==== Data shown ====

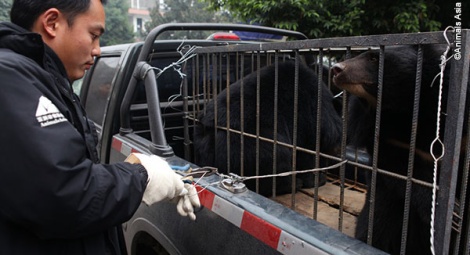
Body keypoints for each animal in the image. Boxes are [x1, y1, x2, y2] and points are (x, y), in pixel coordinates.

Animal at [193, 60, 344, 196]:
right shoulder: (307, 118)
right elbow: (306, 153)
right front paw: (316, 179)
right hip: (249, 146)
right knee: (277, 154)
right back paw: (292, 184)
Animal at [332, 45, 468, 255]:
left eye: (373, 58)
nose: (337, 69)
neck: (402, 111)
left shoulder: (462, 137)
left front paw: (454, 215)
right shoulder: (382, 136)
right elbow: (399, 168)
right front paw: (448, 211)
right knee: (379, 221)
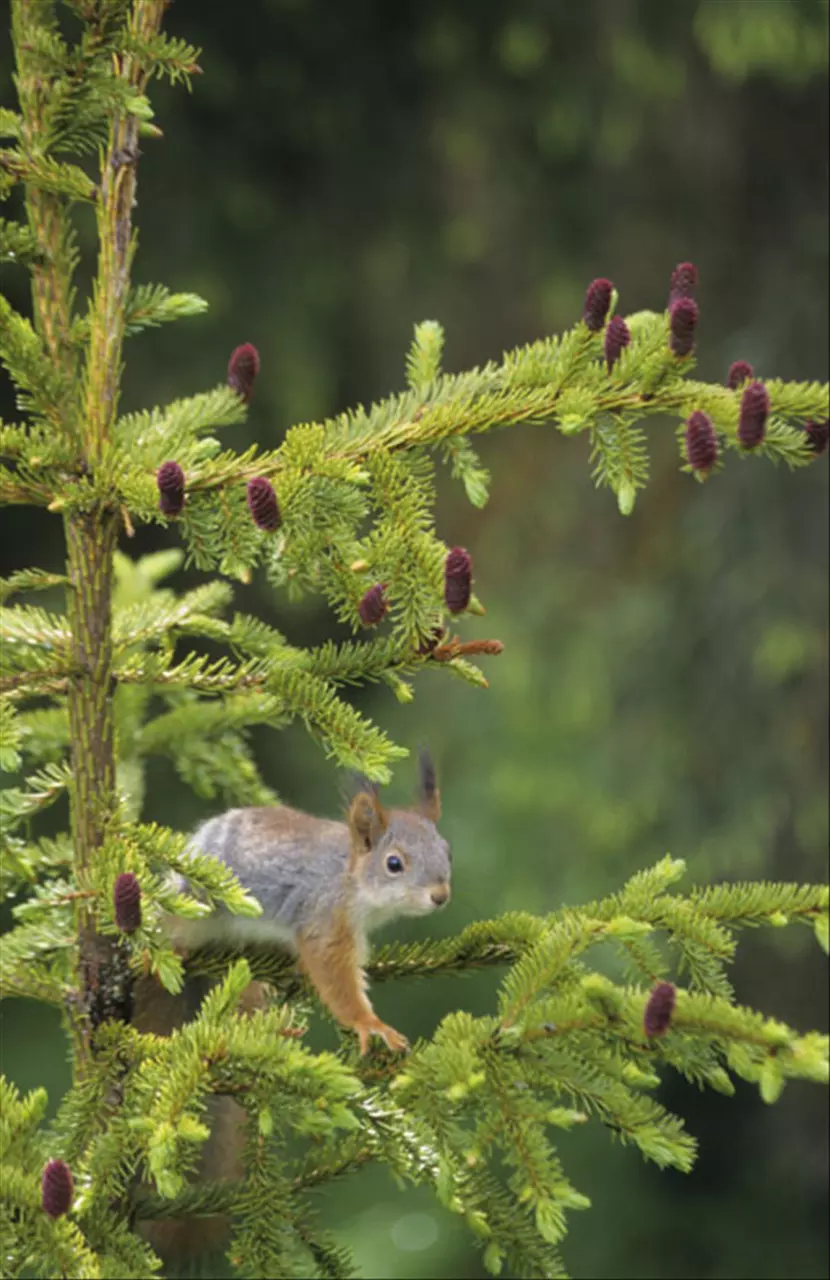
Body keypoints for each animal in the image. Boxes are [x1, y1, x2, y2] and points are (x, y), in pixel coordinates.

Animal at [133, 747, 450, 1259]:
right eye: (395, 864)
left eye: (447, 852)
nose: (440, 896)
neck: (350, 875)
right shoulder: (324, 918)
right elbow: (335, 976)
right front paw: (369, 1024)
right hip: (191, 908)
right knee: (169, 931)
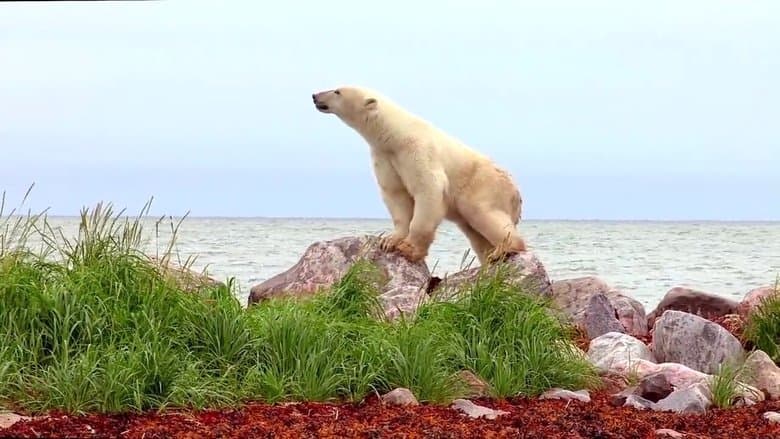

====

> **Task description**: Write out the line that contains "right back paw: (292, 184)" and every line after it to the end of the data, exactly as they stand. Omit the pictures.

> **Result of the task**:
right back paw: (292, 184)
Animal at [332, 45, 468, 255]:
left eye: (373, 58)
nose: (337, 69)
neck: (402, 111)
left shoulder: (462, 137)
left front paw: (454, 215)
right shoulder: (382, 136)
right elbow: (399, 168)
right front paw: (448, 211)
right knee: (379, 221)
Body keypoints for each animal in the image. Boxes are [x1, y1, x2, y2] and points are (x, y), in pixel coordinates.

Animal at [133, 747, 450, 1259]:
right eye: (395, 864)
left eye: (447, 852)
nose: (440, 896)
neck: (350, 875)
right shoulder: (324, 918)
right elbow: (335, 976)
right front paw: (369, 1024)
right hip: (191, 908)
right knee: (169, 931)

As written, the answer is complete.